The optimal delay period for achieving the highest vaccination effectiveness is expected to decrease with each additional dose, consistent with immune response dynamics. In this study, the delay period applied in the multiple linear regression analysis aimed to identify the time point at which multiple vaccine doses exert their optimal effect. We used the adjusted R-squared value, a key regression result, to analyze this relationship across different delay periods for the 1-dose, 2-dose (excluding the Delta period), and 3-dose regimens that demonstrated statistical significance, as shown in Figure 3. In the figure, the peak adjusted R-squared values are represented by solid triangles with arrows, indicating the delay period at which each vaccination regimen achieved optimal statistical performance. This finding aligns with our expectation that the optimal immune response time decreases as the number of doses increases. The maximum adjusted R-squared values were observed at 13 days for the 1-dose regimen, 12 days for the 2-dose regimen (excluding the Delta period), and 10 days for the 3-dose regimen.
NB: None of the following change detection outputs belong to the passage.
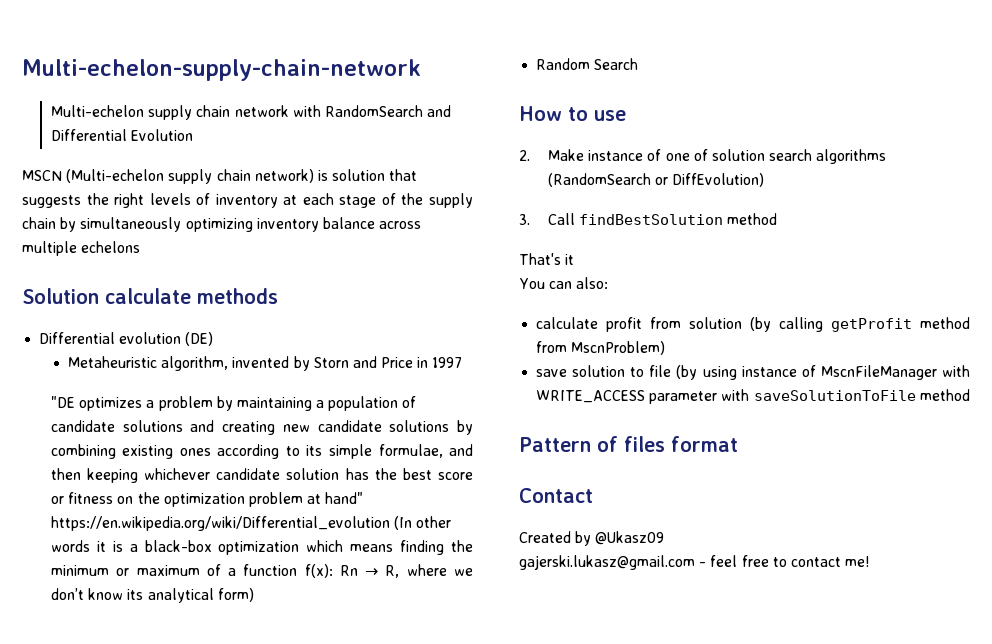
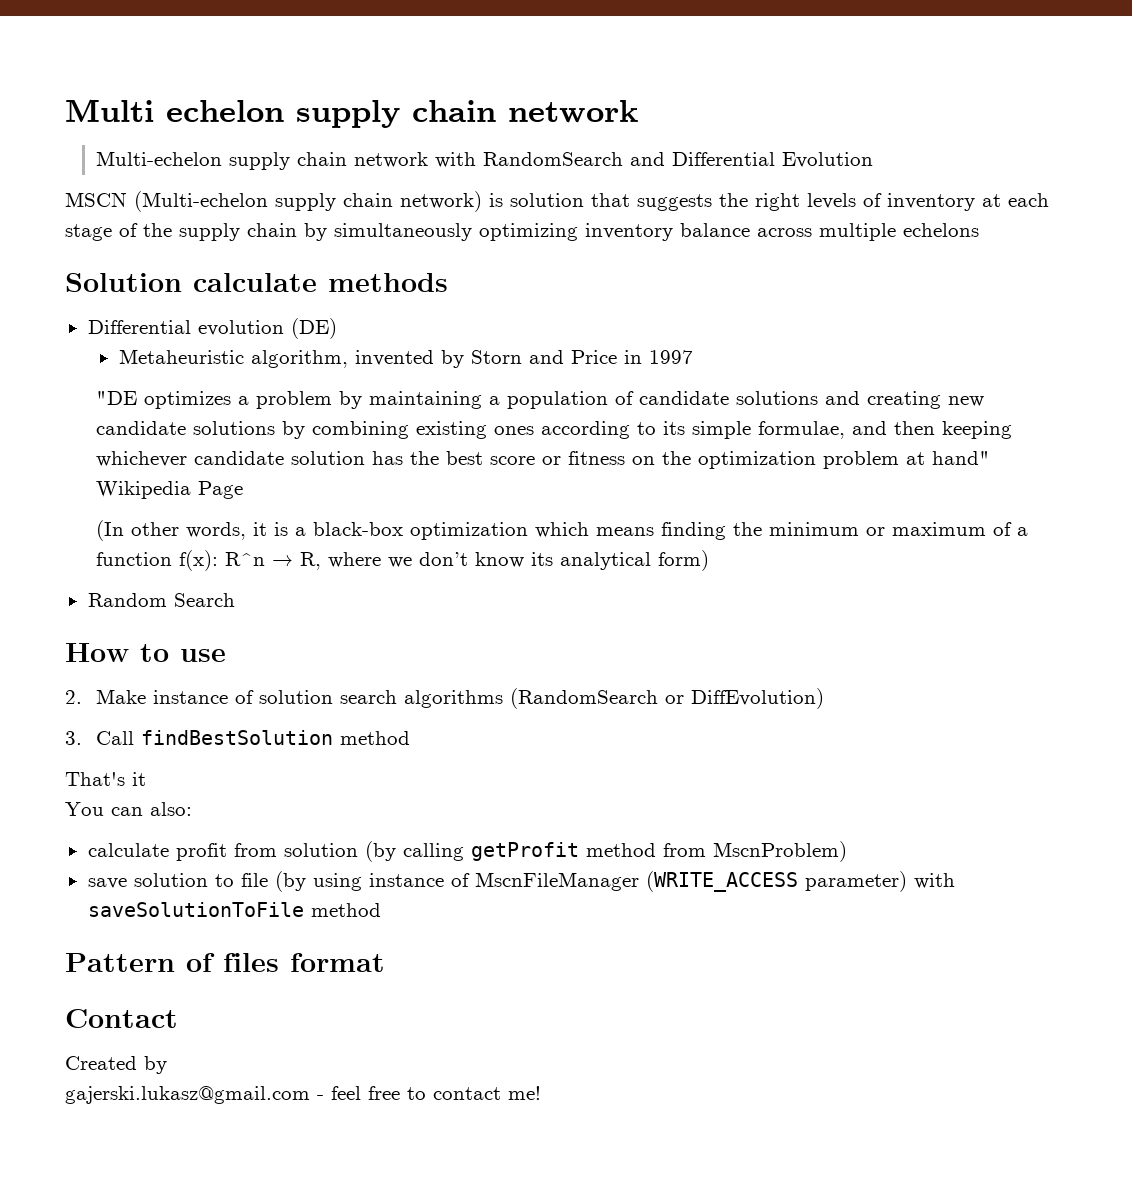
[22,59,421,81] Multi-echelon-supply-chain-network -> [65,99,638,128] Multi echelon supply chain network
[50,516,390,531] https://en.wikipedia.org/wiki/Differential_evolution -> [96,481,244,499] Wikipedia Page //
[50,540,90,552] words -> [186,522,247,540] words,
[339,565,358,576] Rn -> [225,552,266,566] R^n
[665,149,708,161] one of -> (255, 697) none
[942,365,970,377] [536,390,718,404] with WRITE_ACCESS parameter -> [645,871,907,892] (WRITE_ACCESS parameter)
[595,531,665,545] @Ukasz09 -> (167, 1065) none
It should be mentioned that this study has several limitations. It focused on data from Seoul, South Korea, which limits the generalizability of the findings to other regions with different demographics, vaccination coverage, or public health policies. Furthermore, the use of multiple linear regression models assumes linearity and does not account for complex, nonlinear relationships between vaccination regimens and COVID-19 case trends. Additionally, factors such as waning immunity, behavioral changes, adherence to non-pharmaceutical interventions, as well as vaccination hesitancy, and compliance with public health measures, were not explicitly accounted for in the analysis. These factors may have influenced the observed vaccine effectiveness and should be considered in future studies to provide a more comprehensive understanding of vaccination outcomes. Future research should aim to incorporate individual-level data, explore nonlinear modeling approaches, and evaluate long-term vaccine effectiveness across broader contexts.
Conclusions
This study statistically evaluated the effectiveness of multiple COVID-19 vaccine doses against variants such as Delta and Omicron, incorporating immune response dynamics into the analysis. The results revealed that while the 2-dose regimen did not demonstrate significant efficacy against the Delta variant, the 3-dose regimen, which coincided with the emergence of the Omicron variant, exhibited sustained and significant protection. This suggests that booster doses enhance immunity, particularly against Omicron variants. Additionally, the study found that the optimal delay period for vaccine effectiveness decreased with each additional dose, supporting the hypothesis that immune response time shortens as the number of doses increases. Specifically, the 1-dose regimen showed peak effectiveness at a delay period of 13 days, the 2-dose regimen at 12 days (excluding the Delta period), and the 3-dose regimen at 10 days.